## Exercise instructions
In the blog comments below, rewrite the passage between "Thanks for comment" and "if I'm 100%.", inclusive, replacing "coffee" with "tea".

Or I was. Hope you enjoyed reading this mixture of this and that.

10 comments:

Skinny Inside said...

Hi MargieAnne...have you tried switching to decaf? Or maybe mixing 1/2 caff and 1/2 decaff for a while to wean yourself? I;m the same way with my support network. I'm fairly hush hush about it with friends (they're so far away!) and family. My hubby knows I'm working on it, but he often sabotages me. Bloggers are my main source of support too.

(((hugs))) we can do this! Let's be 100% until Christmas--then we can buy a new outfit:-))

MargieAnne said...

Thanks for comment on my blog. I've thought about decaf but somehow it doesn't seem the same ... especially as I often use coffee to give me a boost up. You know I wouldn't need that boost if I kept off bread & other gluten products:)

I really think I've got to make a better effort and do LFL properly. I could be down 15 - 20 kg (22 - 44 lbs) by Christmas/New Year if I'm 100%.

kimmy said...

hey sweetie congrat on the weight loss in retrospect your doing so well
XXXXXX
sml changes with the coffe i found f i put the decaf in a reg jar it plays with my mind!!!

(Records from a data source)
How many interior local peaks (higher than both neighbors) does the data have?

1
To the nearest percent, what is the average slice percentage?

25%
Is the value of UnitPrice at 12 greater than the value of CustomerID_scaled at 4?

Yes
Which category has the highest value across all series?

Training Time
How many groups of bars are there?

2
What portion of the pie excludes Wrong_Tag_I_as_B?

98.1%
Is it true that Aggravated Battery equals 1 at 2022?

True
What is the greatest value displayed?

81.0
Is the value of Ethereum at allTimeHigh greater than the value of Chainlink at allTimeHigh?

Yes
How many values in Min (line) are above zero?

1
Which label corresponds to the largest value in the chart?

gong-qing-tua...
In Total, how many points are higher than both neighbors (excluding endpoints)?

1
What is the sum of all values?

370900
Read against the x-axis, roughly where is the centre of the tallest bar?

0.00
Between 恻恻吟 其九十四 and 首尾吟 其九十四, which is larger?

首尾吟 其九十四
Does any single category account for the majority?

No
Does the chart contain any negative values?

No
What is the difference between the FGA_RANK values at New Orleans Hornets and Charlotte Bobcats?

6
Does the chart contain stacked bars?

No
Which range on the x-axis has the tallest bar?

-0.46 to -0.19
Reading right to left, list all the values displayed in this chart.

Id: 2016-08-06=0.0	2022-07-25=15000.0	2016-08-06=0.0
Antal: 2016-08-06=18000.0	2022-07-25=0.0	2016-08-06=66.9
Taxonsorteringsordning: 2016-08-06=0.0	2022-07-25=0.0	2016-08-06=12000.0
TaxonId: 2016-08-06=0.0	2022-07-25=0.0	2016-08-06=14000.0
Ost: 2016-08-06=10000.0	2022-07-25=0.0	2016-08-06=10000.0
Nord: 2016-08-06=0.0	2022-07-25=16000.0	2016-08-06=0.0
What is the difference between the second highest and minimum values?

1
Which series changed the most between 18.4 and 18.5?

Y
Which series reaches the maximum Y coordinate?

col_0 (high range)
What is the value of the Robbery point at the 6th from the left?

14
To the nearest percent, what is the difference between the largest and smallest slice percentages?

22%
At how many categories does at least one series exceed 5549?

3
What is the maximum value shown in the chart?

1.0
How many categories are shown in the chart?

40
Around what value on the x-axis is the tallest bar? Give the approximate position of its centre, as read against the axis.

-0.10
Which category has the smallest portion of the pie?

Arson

## Response to this task
Thanks for comment on my blog. I've thought about decaf but somehow it doesn't seem the same ... especially as I often use tea to give me a boost up. You know I wouldn't need that boost if I kept off bread & other gluten products:)

I really think I've got to make a better effort and do LFL properly. I could be down 15 - 20 kg (22 - 44 lbs) by Christmas/New Year if I'm 100%.